Last night I dreamed that Neil Young showed me around his farm while a platypus chased feral cats into a dark lake. It had a strange kind of beauty. I’m not really into Neil Young, but he was there alright, staring deep into my eyes from under the brim of his black hat. But that’s enough of listening to my dreams. There are only a couple of things more boring than listening to other’s dreams. Hearing about their holidays is one of them. I can’t remember the other, but I won’t burden you with any more hatred today. We have enough of that to coat the world in a six inch thick bloodied soup.
I am alive. Was close at one point last night, but I made it and now I’m sitting here half typing and half watching a Robin pecking at my window like he’s tapping out a morse code message. I wish I could understand him. I’m groggy from the meds, but I don’t feel so bad or mixed up. This is time to grab with both hands and make use of. The clock is ticking – I hear it when the music stops to move on to the next song – and my heart beats slowly today. Built to Spill are on the speaker. The yellow flowers directly outside are a little more vivid, alive, and I don’t feel disconnected from them.
When I have a near miss I’m always surprised by the lack of care about it the next day. I mean, these things are pretty large events for anyone yet I’m thinking about it with too little regard. I guess it’s like anything in life: too much of something takes the edge and the feel of it away. You become conditioned, blasé, over-familiar. In time maybe I’ll break down and let it all wash around in my head and get to where it can be dealt with. I’m not looking forward to that day, should it ever arrive. Who would? Some people choose not to swim with sharks. And some will be lucky enough to never see the sea at all.
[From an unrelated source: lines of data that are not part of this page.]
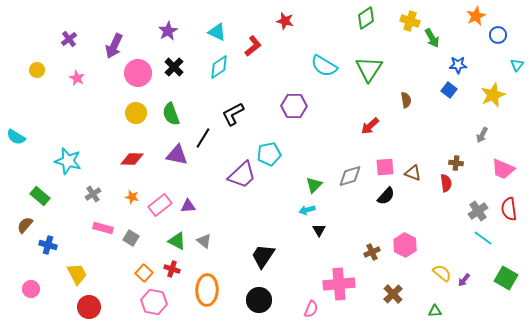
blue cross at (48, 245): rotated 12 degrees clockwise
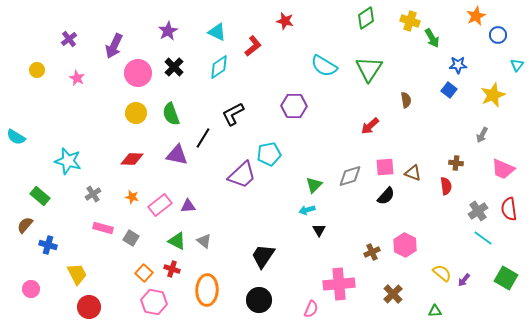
red semicircle at (446, 183): moved 3 px down
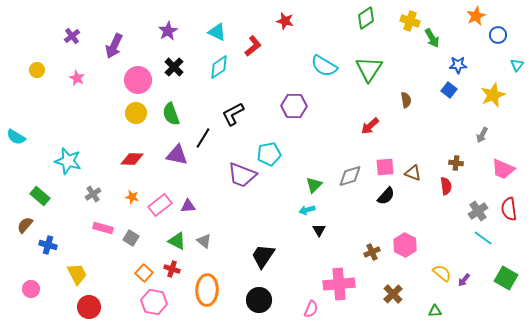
purple cross at (69, 39): moved 3 px right, 3 px up
pink circle at (138, 73): moved 7 px down
purple trapezoid at (242, 175): rotated 64 degrees clockwise
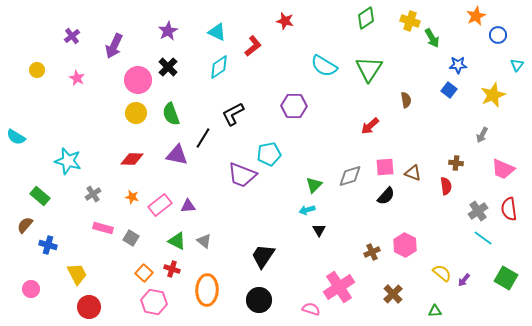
black cross at (174, 67): moved 6 px left
pink cross at (339, 284): moved 3 px down; rotated 28 degrees counterclockwise
pink semicircle at (311, 309): rotated 96 degrees counterclockwise
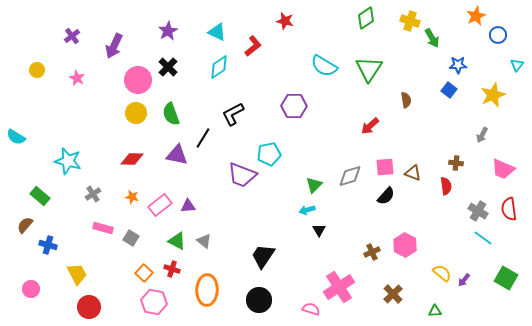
gray cross at (478, 211): rotated 24 degrees counterclockwise
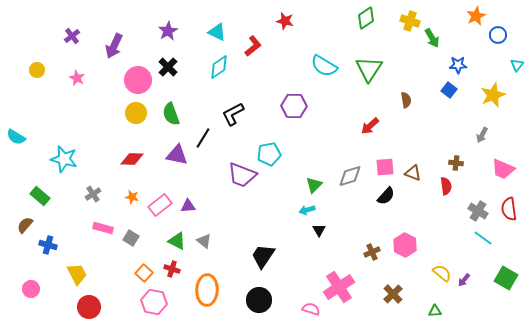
cyan star at (68, 161): moved 4 px left, 2 px up
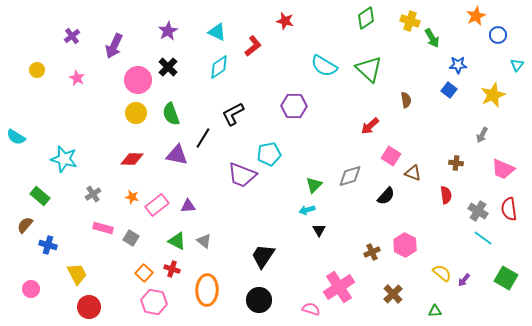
green triangle at (369, 69): rotated 20 degrees counterclockwise
pink square at (385, 167): moved 6 px right, 11 px up; rotated 36 degrees clockwise
red semicircle at (446, 186): moved 9 px down
pink rectangle at (160, 205): moved 3 px left
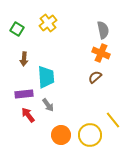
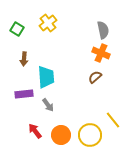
red arrow: moved 7 px right, 16 px down
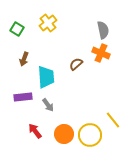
brown arrow: rotated 16 degrees clockwise
brown semicircle: moved 19 px left, 13 px up
purple rectangle: moved 1 px left, 3 px down
orange circle: moved 3 px right, 1 px up
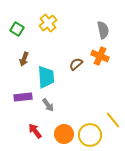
orange cross: moved 1 px left, 3 px down
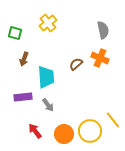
green square: moved 2 px left, 4 px down; rotated 16 degrees counterclockwise
orange cross: moved 2 px down
yellow circle: moved 4 px up
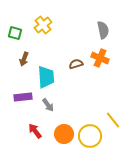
yellow cross: moved 5 px left, 2 px down
brown semicircle: rotated 24 degrees clockwise
yellow circle: moved 5 px down
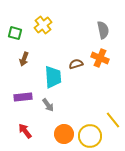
cyan trapezoid: moved 7 px right
red arrow: moved 10 px left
It’s how you stay alive to tell wild made-up stories on facebook about how great your life is.
But we’re not that naïve. You and I know the truth. Anybody who has seen the same jumping off point as I stood on last night understands the true horror of simply being alive. It’s all fins and dark water, and rip-tides pulling you from the white beach into somewhere you hadn’t planned on being, ever.
No. We are the initiated. We have gold card membership. I’m not going to apologise for it, either. This is a select club. We are picky about who joins, and for what reasons. This is for all of you who – no matter how hard it was – turned around and made it back.